Required work – Return exactly those lines of the material below that fall between the line holding "Moderators are individuals" and the line holding "success has outpaced", inclusive.

Information given –
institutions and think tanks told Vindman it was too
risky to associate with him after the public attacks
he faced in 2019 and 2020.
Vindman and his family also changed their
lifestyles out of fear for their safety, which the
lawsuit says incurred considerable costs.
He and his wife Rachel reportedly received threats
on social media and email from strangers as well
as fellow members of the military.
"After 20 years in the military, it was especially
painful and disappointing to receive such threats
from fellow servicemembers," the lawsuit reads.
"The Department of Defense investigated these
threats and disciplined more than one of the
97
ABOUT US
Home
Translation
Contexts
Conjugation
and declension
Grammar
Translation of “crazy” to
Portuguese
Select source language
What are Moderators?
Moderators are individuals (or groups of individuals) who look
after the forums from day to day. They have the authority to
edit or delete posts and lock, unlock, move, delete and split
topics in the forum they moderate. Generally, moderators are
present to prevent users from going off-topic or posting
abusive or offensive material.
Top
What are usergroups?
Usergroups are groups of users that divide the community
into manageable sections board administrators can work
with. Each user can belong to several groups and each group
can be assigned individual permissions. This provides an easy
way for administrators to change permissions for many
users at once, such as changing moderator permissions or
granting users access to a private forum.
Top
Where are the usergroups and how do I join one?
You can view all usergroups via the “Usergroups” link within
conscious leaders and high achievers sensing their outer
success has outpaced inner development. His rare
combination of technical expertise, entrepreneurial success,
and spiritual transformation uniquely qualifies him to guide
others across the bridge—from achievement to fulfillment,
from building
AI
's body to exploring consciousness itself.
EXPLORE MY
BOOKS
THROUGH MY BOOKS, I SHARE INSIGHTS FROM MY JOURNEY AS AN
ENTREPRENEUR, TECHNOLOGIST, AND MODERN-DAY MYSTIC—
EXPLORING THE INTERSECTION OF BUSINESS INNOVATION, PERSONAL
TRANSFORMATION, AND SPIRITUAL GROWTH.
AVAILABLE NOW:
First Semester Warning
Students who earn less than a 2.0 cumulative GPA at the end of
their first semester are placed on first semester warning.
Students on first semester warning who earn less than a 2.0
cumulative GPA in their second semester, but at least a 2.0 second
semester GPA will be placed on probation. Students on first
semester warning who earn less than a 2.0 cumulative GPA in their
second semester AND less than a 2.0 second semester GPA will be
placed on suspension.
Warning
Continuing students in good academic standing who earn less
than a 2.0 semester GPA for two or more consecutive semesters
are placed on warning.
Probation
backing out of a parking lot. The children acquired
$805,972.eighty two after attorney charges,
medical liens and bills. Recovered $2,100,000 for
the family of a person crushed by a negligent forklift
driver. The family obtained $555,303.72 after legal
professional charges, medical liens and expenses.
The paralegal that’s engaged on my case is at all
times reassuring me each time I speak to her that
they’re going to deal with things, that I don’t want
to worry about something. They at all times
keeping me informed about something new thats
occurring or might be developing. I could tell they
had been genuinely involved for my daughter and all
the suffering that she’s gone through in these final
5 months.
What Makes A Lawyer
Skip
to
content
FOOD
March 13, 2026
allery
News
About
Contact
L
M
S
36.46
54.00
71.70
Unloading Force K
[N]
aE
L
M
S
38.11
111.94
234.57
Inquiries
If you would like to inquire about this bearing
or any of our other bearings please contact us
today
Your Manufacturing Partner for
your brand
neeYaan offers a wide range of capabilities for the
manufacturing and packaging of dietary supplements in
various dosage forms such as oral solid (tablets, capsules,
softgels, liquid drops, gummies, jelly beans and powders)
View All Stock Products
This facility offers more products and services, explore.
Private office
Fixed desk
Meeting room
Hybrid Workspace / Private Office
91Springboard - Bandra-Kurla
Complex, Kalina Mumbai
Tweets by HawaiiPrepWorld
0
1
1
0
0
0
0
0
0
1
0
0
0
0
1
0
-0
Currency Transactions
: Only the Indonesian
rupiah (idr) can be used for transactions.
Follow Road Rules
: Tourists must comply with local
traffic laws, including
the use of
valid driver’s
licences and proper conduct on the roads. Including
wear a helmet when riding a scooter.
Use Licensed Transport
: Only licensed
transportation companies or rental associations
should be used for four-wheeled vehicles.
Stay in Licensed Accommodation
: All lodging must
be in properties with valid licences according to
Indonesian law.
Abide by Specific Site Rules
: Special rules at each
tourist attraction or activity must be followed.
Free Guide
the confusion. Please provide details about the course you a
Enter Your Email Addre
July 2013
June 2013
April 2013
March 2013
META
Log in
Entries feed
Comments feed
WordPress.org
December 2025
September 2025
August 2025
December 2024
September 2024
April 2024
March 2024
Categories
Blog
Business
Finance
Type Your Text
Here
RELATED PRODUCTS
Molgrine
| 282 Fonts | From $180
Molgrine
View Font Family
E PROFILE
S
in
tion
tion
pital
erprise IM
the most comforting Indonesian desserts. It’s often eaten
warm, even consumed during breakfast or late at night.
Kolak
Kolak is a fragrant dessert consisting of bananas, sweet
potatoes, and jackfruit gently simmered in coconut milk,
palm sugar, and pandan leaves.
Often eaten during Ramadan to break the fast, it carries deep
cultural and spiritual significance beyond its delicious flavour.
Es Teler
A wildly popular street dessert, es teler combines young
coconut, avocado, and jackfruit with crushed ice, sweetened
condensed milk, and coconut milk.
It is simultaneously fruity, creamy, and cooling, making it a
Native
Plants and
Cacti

Answer to the exercise –
Moderators are individuals (or groups of individuals) who look
after the forums from day to day. They have the authority to
edit or delete posts and lock, unlock, move, delete and split
topics in the forum they moderate. Generally, moderators are
present to prevent users from going off-topic or posting
abusive or offensive material.
Top
What are usergroups?
Usergroups are groups of users that divide the community
into manageable sections board administrators can work
with. Each user can belong to several groups and each group
can be assigned individual permissions. This provides an easy
way for administrators to change permissions for many
users at once, such as changing moderator permissions or
granting users access to a private forum.
Top
Where are the usergroups and how do I join one?
You can view all usergroups via the “Usergroups” link within
conscious leaders and high achievers sensing their outer
success has outpaced inner development. His rare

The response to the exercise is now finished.